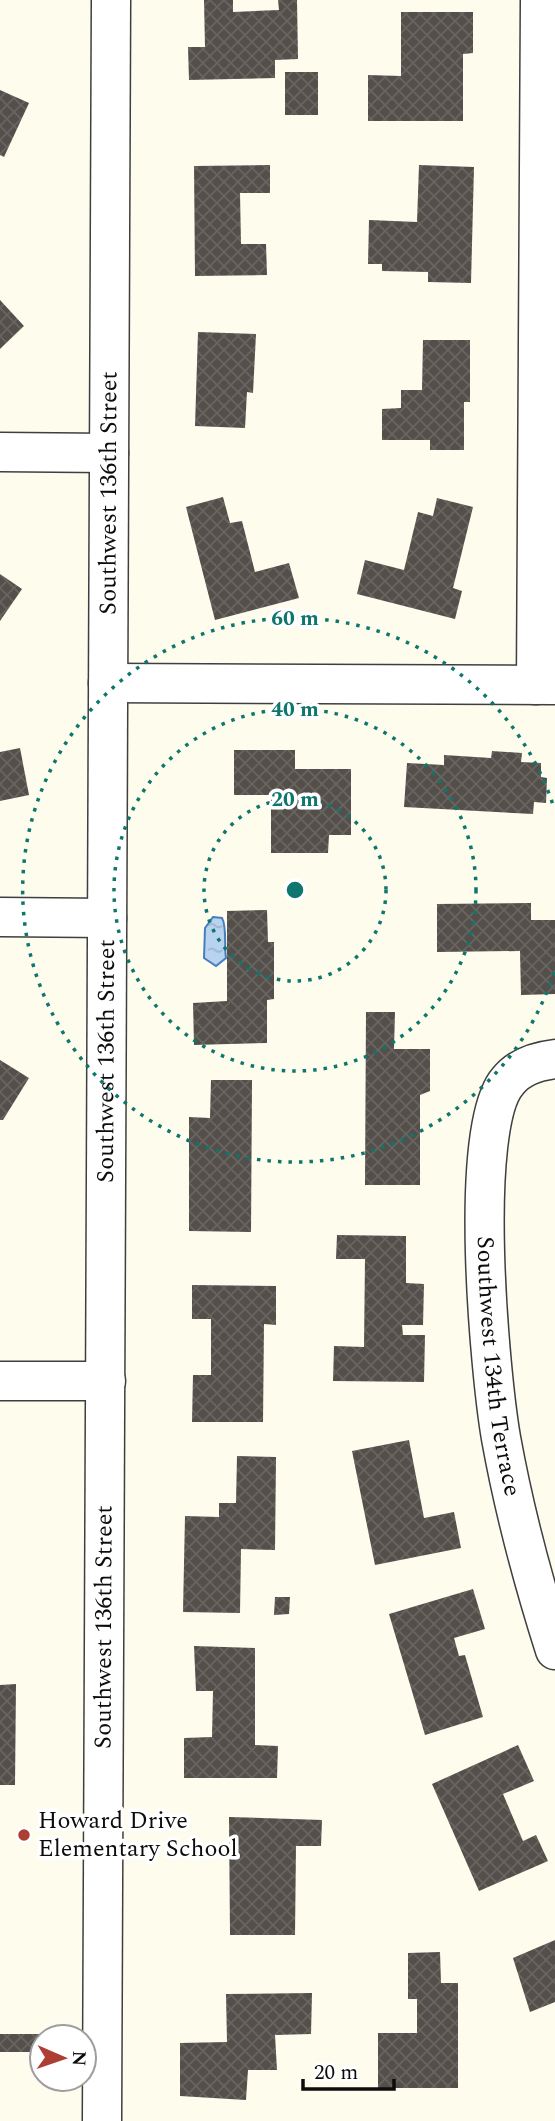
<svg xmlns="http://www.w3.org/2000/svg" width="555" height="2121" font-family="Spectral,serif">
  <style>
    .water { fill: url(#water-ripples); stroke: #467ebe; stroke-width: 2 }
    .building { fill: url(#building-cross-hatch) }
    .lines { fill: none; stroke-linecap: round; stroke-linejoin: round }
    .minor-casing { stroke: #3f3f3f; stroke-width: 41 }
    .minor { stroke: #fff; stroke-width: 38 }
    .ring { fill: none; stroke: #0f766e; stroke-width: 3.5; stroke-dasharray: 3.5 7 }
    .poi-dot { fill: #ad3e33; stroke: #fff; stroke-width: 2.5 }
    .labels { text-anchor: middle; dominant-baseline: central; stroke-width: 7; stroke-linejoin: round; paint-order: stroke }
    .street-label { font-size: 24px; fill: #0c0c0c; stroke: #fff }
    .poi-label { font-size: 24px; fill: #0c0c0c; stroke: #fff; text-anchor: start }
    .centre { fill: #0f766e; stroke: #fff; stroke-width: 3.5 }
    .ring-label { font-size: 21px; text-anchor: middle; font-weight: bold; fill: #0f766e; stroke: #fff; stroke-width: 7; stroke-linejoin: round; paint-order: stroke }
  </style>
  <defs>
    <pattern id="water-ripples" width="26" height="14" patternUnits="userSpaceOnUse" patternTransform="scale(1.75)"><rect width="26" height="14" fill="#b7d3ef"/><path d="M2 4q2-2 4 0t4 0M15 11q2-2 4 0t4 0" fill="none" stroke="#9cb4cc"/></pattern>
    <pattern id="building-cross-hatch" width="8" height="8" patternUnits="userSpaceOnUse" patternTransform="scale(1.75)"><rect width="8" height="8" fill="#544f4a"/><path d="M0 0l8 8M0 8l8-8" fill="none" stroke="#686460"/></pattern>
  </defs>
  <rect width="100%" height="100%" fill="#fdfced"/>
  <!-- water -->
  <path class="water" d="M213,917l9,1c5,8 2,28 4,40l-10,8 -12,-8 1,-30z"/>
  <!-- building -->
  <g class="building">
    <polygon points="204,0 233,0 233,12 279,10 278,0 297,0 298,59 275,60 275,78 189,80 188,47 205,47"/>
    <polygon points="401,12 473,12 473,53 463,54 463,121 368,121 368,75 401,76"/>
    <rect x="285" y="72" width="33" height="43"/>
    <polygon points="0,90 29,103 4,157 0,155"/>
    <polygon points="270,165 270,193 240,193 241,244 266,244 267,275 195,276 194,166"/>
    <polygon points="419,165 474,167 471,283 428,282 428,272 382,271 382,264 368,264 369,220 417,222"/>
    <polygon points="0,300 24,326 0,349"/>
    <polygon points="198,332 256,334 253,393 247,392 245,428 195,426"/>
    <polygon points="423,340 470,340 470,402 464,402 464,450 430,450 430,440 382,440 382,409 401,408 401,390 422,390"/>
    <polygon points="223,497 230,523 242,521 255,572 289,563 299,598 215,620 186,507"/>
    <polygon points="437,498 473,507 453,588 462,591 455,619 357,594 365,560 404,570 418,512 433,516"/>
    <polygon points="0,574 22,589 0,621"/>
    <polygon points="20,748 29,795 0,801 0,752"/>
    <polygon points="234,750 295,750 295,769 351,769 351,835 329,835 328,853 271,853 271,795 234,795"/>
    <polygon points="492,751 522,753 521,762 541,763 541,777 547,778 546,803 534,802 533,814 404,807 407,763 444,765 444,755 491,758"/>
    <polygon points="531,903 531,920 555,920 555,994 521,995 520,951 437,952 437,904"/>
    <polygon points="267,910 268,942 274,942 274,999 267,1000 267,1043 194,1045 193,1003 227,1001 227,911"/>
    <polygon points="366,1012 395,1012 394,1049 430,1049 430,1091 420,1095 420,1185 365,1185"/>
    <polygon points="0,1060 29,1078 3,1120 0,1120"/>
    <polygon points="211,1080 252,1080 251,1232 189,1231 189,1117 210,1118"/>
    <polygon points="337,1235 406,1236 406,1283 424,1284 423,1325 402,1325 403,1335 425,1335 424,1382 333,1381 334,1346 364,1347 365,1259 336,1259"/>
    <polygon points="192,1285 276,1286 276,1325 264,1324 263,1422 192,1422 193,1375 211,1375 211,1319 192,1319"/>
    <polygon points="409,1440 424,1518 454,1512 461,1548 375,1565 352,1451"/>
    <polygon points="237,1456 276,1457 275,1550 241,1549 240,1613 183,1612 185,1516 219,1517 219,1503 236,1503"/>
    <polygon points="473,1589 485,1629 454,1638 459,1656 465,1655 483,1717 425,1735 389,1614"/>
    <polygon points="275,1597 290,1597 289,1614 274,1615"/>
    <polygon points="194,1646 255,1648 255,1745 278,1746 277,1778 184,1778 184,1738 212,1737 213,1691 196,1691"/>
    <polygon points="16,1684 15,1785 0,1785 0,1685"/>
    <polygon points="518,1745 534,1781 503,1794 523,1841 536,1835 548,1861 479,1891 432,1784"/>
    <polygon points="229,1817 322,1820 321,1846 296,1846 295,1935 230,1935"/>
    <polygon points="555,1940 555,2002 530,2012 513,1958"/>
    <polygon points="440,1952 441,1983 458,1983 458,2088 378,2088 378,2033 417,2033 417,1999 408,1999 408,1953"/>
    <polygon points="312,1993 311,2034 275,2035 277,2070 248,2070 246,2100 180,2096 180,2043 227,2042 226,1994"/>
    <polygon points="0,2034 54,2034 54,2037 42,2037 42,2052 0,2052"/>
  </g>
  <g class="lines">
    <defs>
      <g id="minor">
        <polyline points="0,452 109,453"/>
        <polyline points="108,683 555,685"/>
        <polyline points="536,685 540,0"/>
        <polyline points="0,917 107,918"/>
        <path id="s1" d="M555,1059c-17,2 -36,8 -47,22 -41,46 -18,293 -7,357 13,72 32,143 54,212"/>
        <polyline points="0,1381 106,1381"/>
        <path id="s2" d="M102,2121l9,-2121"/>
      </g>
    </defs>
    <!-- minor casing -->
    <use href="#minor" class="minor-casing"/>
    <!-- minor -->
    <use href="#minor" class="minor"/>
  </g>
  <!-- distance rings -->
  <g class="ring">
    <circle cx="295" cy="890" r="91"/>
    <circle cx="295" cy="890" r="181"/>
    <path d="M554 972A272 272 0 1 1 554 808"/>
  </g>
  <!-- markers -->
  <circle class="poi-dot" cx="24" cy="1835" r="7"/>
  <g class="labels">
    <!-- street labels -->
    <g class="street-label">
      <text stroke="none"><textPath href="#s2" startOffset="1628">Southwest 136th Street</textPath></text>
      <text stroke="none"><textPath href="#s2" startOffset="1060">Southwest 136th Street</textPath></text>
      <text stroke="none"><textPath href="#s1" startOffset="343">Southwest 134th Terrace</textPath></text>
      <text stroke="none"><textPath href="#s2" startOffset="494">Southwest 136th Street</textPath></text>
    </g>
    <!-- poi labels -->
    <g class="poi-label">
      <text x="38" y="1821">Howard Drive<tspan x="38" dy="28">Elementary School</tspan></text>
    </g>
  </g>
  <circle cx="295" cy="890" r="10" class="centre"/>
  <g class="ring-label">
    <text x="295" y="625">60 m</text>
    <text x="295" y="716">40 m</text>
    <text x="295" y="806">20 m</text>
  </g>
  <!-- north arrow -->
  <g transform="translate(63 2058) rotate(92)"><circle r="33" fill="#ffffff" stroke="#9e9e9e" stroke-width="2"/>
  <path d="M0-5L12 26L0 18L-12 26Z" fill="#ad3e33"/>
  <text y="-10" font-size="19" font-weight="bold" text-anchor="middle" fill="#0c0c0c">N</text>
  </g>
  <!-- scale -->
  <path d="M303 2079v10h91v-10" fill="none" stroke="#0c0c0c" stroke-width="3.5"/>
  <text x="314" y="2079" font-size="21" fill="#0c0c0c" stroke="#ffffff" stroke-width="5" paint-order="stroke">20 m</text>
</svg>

◇ ◇ ◇

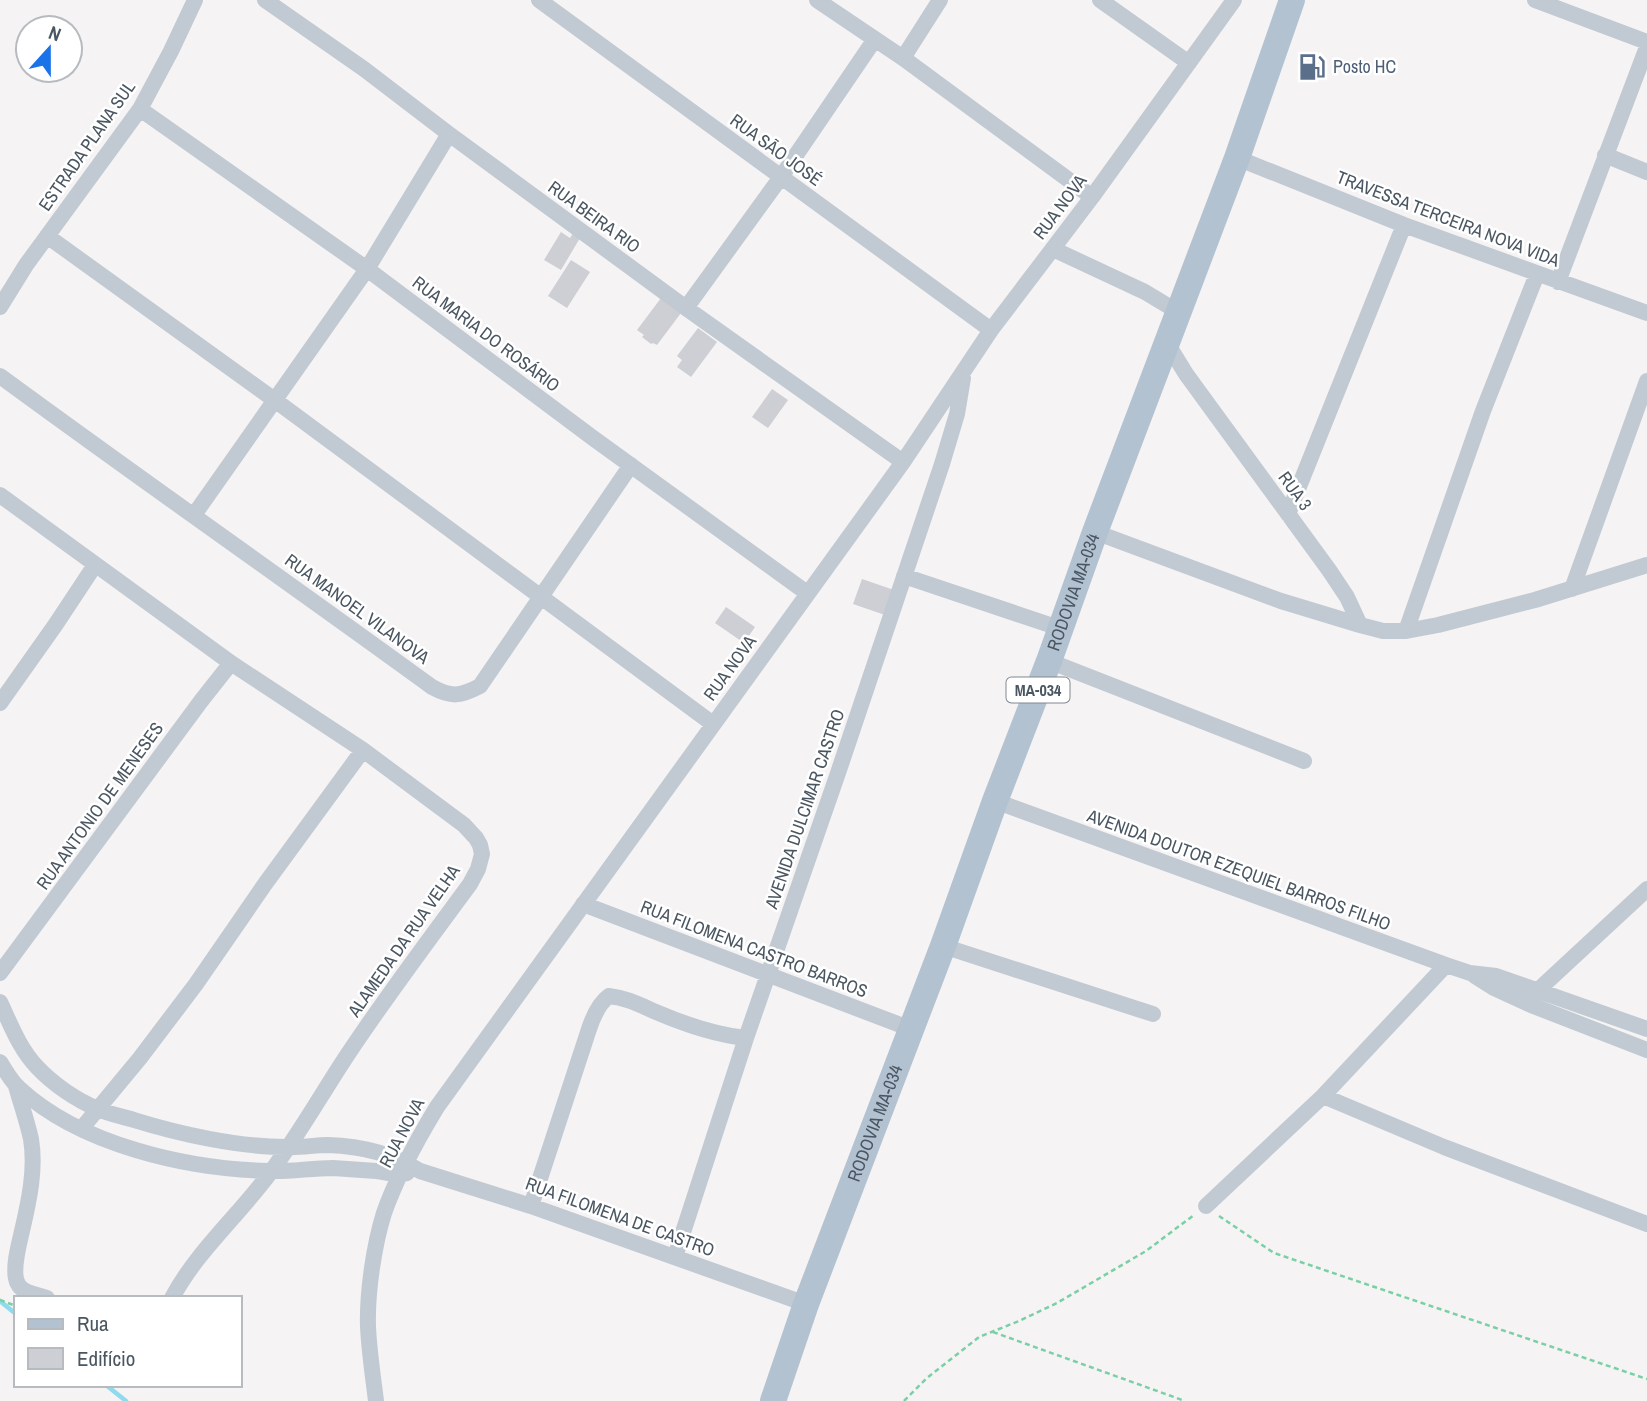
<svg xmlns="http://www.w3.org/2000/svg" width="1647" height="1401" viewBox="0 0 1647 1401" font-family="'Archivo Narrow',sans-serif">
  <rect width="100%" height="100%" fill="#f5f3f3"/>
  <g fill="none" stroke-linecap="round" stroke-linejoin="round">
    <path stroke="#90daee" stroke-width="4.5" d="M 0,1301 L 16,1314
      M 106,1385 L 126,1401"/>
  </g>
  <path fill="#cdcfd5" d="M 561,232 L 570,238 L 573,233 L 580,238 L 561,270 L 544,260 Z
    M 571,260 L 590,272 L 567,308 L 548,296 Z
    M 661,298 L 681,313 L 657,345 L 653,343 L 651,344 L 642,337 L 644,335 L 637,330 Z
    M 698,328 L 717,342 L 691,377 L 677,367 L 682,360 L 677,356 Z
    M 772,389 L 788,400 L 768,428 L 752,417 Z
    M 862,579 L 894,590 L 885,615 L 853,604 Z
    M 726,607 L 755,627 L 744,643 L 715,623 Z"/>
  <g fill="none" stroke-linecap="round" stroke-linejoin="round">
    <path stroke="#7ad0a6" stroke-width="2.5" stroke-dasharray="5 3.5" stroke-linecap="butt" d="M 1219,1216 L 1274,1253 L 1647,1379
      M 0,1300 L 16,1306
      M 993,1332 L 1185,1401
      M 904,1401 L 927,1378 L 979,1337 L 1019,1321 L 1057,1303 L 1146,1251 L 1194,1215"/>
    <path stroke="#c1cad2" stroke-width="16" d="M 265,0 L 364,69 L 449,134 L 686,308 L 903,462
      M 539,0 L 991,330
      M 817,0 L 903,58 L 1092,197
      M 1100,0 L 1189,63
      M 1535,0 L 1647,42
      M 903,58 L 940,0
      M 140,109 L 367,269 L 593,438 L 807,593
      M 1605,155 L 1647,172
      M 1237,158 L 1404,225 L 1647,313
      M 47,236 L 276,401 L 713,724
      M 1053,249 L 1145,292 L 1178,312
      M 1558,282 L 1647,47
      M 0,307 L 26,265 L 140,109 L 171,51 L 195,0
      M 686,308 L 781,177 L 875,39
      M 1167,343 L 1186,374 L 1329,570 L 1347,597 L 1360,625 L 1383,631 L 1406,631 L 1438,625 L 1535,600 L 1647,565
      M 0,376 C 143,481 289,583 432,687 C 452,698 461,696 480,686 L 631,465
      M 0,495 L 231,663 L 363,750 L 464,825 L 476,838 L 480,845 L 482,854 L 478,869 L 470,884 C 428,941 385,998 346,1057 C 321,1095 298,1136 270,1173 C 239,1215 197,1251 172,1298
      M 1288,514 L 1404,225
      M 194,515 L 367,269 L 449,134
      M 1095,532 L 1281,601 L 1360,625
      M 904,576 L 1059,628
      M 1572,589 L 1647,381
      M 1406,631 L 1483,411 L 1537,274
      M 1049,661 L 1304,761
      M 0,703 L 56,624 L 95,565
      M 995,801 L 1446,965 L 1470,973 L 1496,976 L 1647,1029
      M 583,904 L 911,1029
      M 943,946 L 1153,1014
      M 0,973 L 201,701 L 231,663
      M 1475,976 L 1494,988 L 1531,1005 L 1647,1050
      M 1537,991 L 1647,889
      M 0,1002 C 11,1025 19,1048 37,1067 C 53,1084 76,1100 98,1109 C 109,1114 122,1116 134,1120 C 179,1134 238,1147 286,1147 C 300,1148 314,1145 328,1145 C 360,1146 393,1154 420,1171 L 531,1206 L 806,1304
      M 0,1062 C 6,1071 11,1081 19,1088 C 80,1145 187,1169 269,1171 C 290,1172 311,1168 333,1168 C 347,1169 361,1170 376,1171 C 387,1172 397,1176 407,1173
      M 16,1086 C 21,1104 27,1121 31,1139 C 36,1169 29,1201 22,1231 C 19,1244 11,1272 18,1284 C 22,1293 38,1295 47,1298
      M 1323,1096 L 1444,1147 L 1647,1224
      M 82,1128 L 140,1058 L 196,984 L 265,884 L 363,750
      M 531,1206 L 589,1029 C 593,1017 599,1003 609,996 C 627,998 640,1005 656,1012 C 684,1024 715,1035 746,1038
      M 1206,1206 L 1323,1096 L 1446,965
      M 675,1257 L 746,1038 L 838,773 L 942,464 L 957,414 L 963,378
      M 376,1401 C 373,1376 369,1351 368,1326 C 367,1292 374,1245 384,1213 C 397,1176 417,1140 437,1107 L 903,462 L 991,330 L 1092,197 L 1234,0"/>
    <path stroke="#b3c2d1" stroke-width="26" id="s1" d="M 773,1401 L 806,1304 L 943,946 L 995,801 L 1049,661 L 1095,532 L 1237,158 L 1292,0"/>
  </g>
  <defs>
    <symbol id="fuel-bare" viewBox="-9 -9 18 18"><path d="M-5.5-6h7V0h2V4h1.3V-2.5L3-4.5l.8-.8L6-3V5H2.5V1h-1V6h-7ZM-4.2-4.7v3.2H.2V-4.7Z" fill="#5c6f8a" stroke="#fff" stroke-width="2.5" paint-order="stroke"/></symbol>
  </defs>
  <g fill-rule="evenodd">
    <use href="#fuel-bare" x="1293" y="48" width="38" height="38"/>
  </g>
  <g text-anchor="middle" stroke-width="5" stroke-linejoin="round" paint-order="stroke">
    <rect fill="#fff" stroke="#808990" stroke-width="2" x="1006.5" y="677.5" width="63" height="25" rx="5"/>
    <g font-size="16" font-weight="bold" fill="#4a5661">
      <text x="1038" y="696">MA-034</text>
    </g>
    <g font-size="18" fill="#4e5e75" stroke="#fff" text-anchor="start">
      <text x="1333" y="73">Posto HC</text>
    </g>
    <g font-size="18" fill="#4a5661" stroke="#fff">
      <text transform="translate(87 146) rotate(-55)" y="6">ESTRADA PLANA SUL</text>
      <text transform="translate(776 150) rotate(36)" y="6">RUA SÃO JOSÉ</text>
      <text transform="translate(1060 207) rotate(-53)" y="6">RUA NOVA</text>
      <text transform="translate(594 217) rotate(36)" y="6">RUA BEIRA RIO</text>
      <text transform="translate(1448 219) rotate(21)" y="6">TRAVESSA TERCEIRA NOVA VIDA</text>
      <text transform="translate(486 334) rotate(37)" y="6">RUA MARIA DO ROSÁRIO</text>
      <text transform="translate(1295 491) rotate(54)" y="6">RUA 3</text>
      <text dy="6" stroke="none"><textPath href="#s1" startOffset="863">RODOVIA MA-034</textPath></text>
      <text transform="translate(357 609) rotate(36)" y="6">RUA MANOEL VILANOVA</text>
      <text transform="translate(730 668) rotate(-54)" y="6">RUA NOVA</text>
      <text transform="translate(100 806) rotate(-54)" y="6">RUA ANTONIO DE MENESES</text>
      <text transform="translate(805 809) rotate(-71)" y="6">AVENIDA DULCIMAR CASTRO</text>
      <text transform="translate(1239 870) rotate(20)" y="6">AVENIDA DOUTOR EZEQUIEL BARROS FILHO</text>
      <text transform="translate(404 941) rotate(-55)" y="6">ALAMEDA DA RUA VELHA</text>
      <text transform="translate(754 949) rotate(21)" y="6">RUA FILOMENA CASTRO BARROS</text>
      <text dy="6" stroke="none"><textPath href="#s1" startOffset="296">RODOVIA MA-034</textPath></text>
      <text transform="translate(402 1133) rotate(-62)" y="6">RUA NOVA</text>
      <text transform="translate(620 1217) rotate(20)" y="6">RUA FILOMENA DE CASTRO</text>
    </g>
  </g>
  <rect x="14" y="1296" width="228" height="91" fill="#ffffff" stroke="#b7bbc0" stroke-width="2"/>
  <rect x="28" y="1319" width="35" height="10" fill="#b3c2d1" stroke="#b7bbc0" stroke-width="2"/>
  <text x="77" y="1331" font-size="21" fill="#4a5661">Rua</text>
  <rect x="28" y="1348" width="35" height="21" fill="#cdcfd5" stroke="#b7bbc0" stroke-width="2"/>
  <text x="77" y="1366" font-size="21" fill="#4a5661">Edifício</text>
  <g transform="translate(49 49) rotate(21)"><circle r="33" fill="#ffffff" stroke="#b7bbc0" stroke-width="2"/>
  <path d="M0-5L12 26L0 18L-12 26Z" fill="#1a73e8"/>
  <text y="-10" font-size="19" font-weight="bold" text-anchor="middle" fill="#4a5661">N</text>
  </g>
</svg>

◇ ◇ ◇

■ WORK TO COMPLETE:
Scan the records above and show every line in which the word "linecap" occurs.

■ EXPECTED ANSWER:
    .lines { fill: none; stroke-linecap: round; stroke-linejoin: round }
  <g fill="none" stroke-linecap="round" stroke-linejoin="round">
  <g fill="none" stroke-linecap="round" stroke-linejoin="round">
    <path stroke="#7ad0a6" stroke-width="2.5" stroke-dasharray="5 3.5" stroke-linecap="butt" d="M 1219,1216 L 1274,1253 L 1647,1379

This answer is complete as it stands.